By Dr. Marjorie Freedman, MS, PhD
Associate Professor, San Jose State University
There is good news for American adults interested in improving their overall diet. New research suggests that adults who eat canned fruits and vegetables not only eat more fruits and vegetables than those who do not eat canned varieties, but they also have an increased intake of some essential nutrients, including fiber and potassium.

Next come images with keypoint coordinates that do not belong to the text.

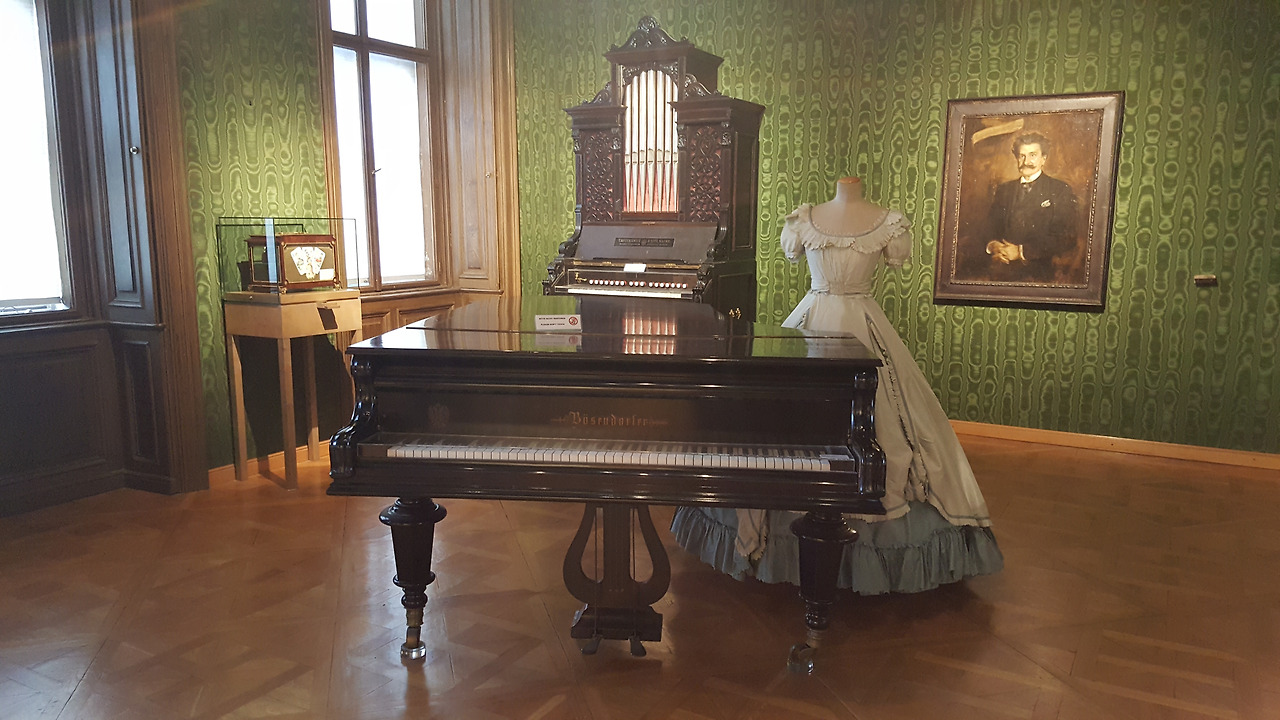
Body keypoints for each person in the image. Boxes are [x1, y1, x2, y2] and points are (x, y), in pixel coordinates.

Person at [670, 177, 1003, 594]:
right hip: (811, 324)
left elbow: (894, 257)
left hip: (863, 327)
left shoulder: (888, 222)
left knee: (885, 422)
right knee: (777, 425)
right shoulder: (804, 219)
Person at [981, 132, 1080, 282]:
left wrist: (1021, 251)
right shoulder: (1004, 189)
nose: (1026, 161)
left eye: (1032, 155)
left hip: (1040, 274)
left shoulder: (1060, 189)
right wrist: (994, 246)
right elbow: (990, 227)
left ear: (1043, 159)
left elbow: (1067, 238)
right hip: (1000, 271)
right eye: (1022, 156)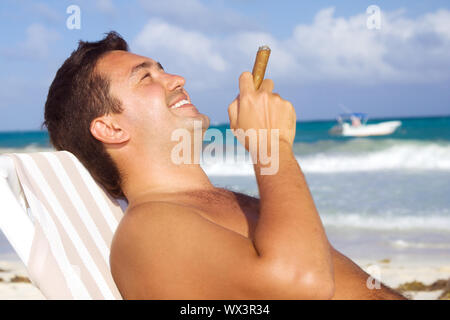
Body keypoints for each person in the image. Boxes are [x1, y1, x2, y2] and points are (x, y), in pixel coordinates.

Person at [44, 32, 405, 299]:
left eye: (163, 69)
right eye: (145, 77)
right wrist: (270, 144)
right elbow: (304, 286)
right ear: (110, 128)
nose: (177, 79)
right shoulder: (148, 228)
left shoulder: (210, 205)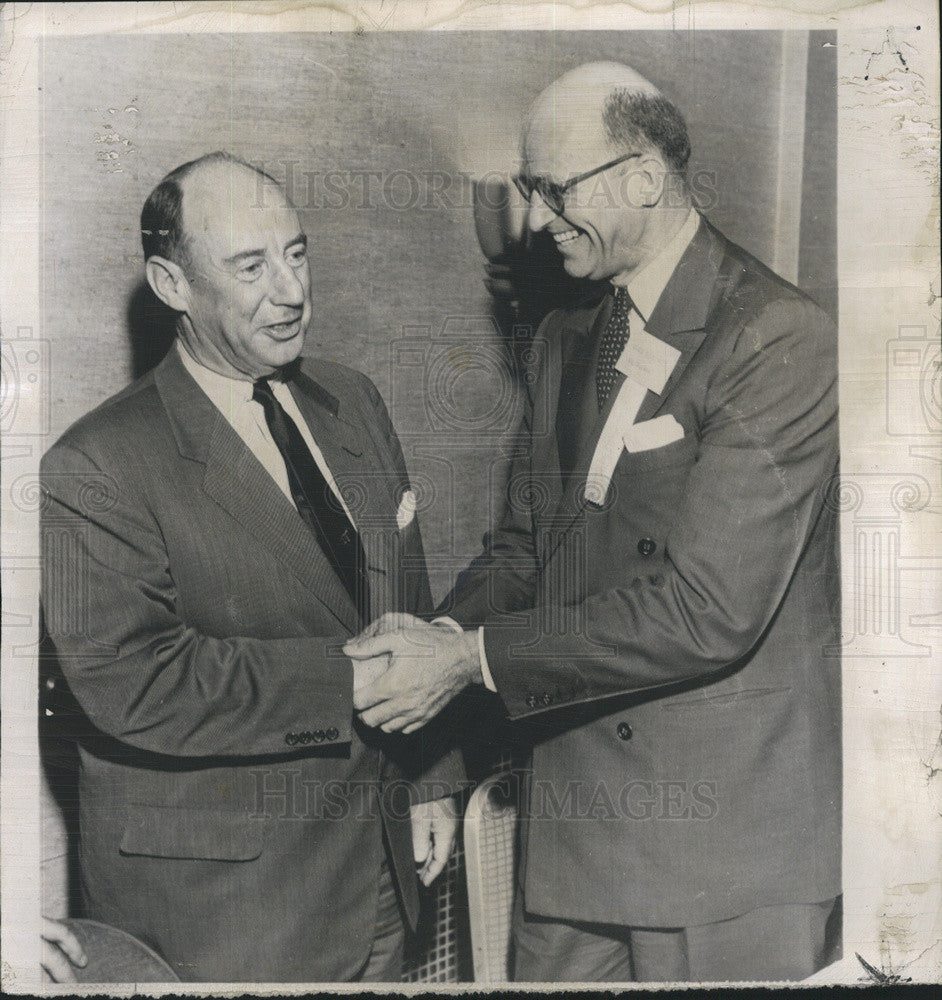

I partnered with the Canned Food Alliance on a study that analyzed data from the National Health and Nutrition Examination Survey from 2001-2010. The research looked at the eating habits of nearly 25,000 adults and found that when compared with those who did not eat canned produce, adults who ate canned fruits and vegetables:
- Consumed 19% more total fruits
- Ate 17% more total vegetables
- Consumed 7% more dietary fiber and 5% more potassium
- Enjoyed a diet with similar sodium and added sugar intake
- Had similar blood pressure levels
These findings are important because, as we know, approximately 94% of American adults fall short of eating the daily recommended amount of fruits and vegetables. What’s more, 90% of American adults miss the mark on fiber intake, and 97% are not getting enough potassium.
Encouraging intake of fruits and vegetables from all forms – fresh, frozen, dried AND canned – is a simple way to help people make better dietary choices. The more people hear from health and nutrition experts about nutritious and convenient options, such as canned produce, the more choices and more opportunities there are to eat right.